Stored data:
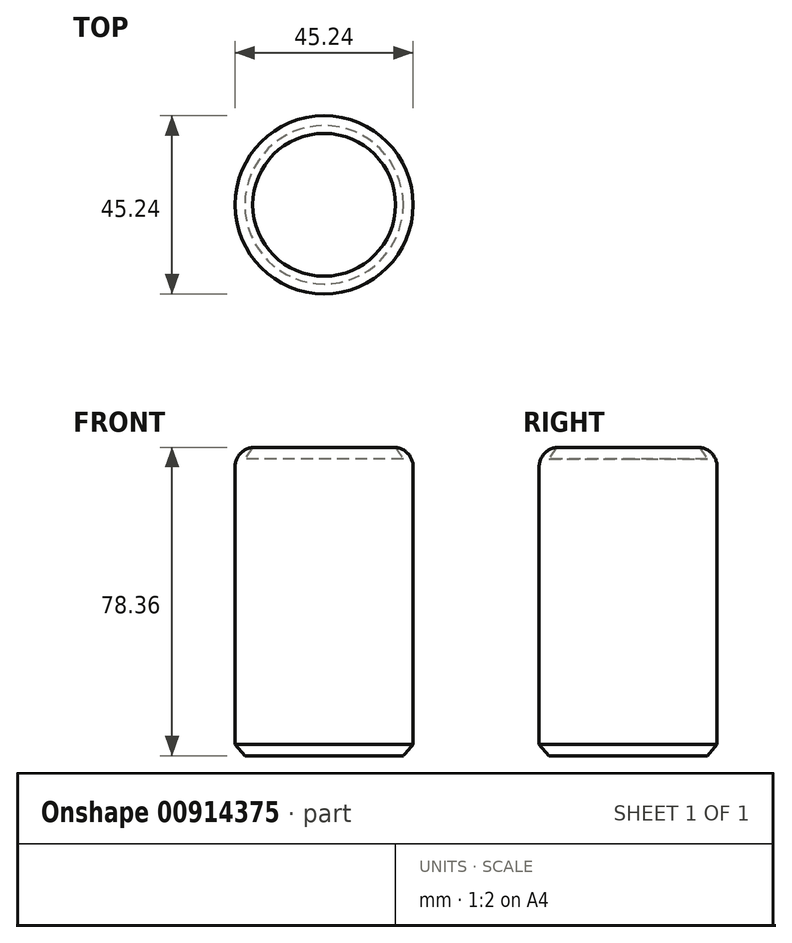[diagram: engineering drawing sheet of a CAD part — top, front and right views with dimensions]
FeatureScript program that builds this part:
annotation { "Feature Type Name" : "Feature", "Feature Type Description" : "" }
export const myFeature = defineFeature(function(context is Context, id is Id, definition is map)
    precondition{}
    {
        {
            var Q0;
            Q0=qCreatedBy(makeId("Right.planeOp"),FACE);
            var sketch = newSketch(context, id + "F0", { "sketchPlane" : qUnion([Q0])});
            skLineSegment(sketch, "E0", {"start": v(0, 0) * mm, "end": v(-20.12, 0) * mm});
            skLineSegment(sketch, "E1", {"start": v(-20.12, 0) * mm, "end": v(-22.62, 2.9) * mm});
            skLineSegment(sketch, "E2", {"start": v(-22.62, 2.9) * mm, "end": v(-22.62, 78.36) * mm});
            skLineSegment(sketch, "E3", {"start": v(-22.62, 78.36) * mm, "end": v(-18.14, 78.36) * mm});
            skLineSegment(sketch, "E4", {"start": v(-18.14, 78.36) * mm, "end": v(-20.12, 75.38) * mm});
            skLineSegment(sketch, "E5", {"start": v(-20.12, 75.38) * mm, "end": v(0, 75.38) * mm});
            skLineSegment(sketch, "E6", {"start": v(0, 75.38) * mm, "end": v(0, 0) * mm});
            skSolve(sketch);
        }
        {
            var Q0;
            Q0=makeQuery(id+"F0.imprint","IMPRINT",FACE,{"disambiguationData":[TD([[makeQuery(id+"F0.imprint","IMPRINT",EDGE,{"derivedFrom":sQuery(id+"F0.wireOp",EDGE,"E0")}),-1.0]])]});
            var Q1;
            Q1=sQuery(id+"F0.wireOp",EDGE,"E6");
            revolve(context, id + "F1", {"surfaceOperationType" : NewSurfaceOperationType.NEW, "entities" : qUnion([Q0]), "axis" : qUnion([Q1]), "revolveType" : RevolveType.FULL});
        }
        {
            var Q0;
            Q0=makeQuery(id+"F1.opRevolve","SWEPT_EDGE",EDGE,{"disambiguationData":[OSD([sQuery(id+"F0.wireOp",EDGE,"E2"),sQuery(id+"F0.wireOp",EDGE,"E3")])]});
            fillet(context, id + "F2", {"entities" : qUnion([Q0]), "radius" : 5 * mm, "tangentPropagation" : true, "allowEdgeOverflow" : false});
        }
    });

→ Exercise description
Reproduce, word for word, the stretch from the start of the records through the line containing "export const myFeature", leaving out the pictures.

→ Complete output
[diagram: engineering drawing sheet of a CAD part — top, front and right views with dimensions]
FeatureScript program that builds this part:
annotation { "Feature Type Name" : "Feature", "Feature Type Description" : "" }
export const myFeature = defineFeature(function(context is Context, id is Id, definition is map)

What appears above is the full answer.